I've been to see the doctor this morning.
I didn't mean to. I had to. See, I've had this infection. It's a biff thing. We're prone to it. It's all about foreign bodies. My bladder is in ruins, which in turn damages my kidneys which in turn gives me a bad attitude towards doctors, the NHS (though I strongly believe it should remain free), and a general mistrust of anyone known simply as Mr So and So.
Consultants have no people skills. Mr Singh had nothing positive to say to me at our last meeting three years ago except 'Stephen, you do know that there is no reason why someone with spina bifida shouldn't live into their 60's these days, don't you?' On reflection I'm not sure how positive that was. He spent the rest of the time shaking his head and telling me that my kidneys were 'chronically impaired'. Much like my character and my faith in humanity, then?
So I am in the doctor's room, and I meet Dr Richards for the first time. Dr Richards looks in several directions at the same time, which is quite a talent, but distracting nonetheless. He trots out all the old hits.....'You need to have your bloods done'......'We'll need to take your blood pressure'........'Have you had a flu-jab?'..........and of course the crowd pleasing 'The consultant will know better than me but.........'. He's very little help, but we both know why I'm here. Neither of us are very comfortable with it but it's a necessary evil so let's get on with it. I feel like a virgin in a brothel.
He sends me away to provide a urine sample. I'm being nostalgic here but does anyone remember the days when it was easy to provide a urine sample? Any male with even modest endowment should be able to pee into a bottle, right? That was too easy, so they've freshened up the challenge. Now you have to pee in a plastic cup, drive a plunger with a straw attachement into the revolting, smelly cup, and press to draw your liquid wastage into the specimen bottle. The same specimen bottle that is about a quarter of the size of it's predecessor. The changes are all in the interests of hygiene. Hygiene and misadventure.
It's all a bit like a science experiment at school. The son of an engineer, I nevertheless hadn't the first clue about science and hated every minute of it at school. At that time the science teacher was the worst person I could think of in my life. Thatcher had yet to make an impact, and what I knew about Hitler was horrific but it seemed so long ago. And he never made me spend two hours trying to work out which was live and which was earth.
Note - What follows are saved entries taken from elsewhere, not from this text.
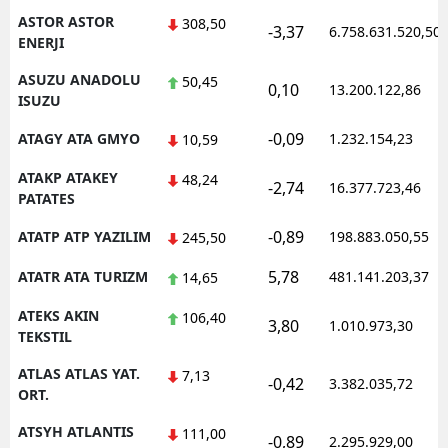
ASTOR ASTOR
308,50
-3,37
6.758.631.520,50
ENERJI
ASUZU ANADOLU
50,45
0,10
13.200.122,86
ISUZU
-0,09
ATAGY ATA GMYO
1.232.154,23
10,59
ATAKP ATAKEY
48,24
-2,74
16.377.723,46
PATATES
-0,89
ATATP ATP YAZILIM
198.883.050,55
245,50
5,78
ATATR ATA TURIZM
481.141.203,37
14,65
ATEKS AKIN
106,40
3,80
1.010.973,30
TEKSTIL
ATLAS ATLAS YAT.
7,13
-0,42
3.382.035,72
ORT.
ATSYH ATLANTIS
111,00
-0,89
2.295.929,00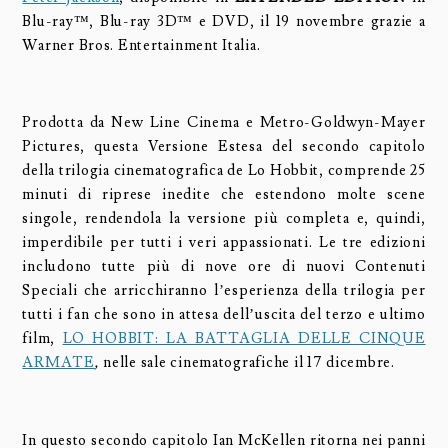
Blu-ray™, Blu-ray 3D™ e DVD, il 19 novembre grazie a
Warner Bros. Entertainment Italia.
Prodotta da New Line Cinema e Metro-Goldwyn-Mayer
Pictures, questa Versione Estesa del secondo capitolo
della trilogia cinematografica de Lo Hobbit, comprende 25
minuti di riprese inedite che estendono molte scene
singole, rendendola la versione più completa e, quindi,
imperdibile per tutti i veri appassionati. Le tre edizioni
includono tutte più di nove ore di nuovi Contenuti
Speciali che arricchiranno l’esperienza della trilogia per
tutti i fan che sono in attesa dell’uscita del terzo e ultimo
film,
LO HOBBIT: LA BATTAGLIA DELLE CINQUE
ARMATE
,
nelle sale cinematografiche il 17 dicembre.
In questo secondo capitolo Ian McKellen ritorna nei panni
So I'm back with my bottle of wee and the hits just keep on coming. And the dance begins. 'Take another sample in a week or so when you've finished this course of leeches. It'll check how much protein is in there and that might give us a better idea of kidney function' he says. Ok, but so what? It's all negative. Sorry to sound selfish but there's nothing in this for me, so I'm wasting my time. I've said that before.
If there was anything that checking my bloods or peeing in bottles could achieve I might be more motivated. I've already been told there isn't, and been given drugs to protect what little remains of my blancmange of a bladder and kidneys. I'm happy with that. Ignorance is bliss. Must we keep doing this bewildering boogie every three months when I rock up with a bit of a whiffy waterwork? The medical profession has become like an overbearing mother whose 14-year-old still can't cross the road on his own lest he drop his ice cream on the way back.
I'll take my leeches, the problem will go and I might be something approaching myself once more. I have been a little zombified these past few weeks. I've been drifting, letting the infection get worse because I don't want to do the dance with the doc and I don't want to take any more time off sick. But I'm not completely stupid. I know that eventually there's a stage when I can't just ignore it, when the pain becomes debilitating and I end up on the sofa watching Angela Griffin's day time chat show for a fortnight.
Which is even worse than the dance with the doctor.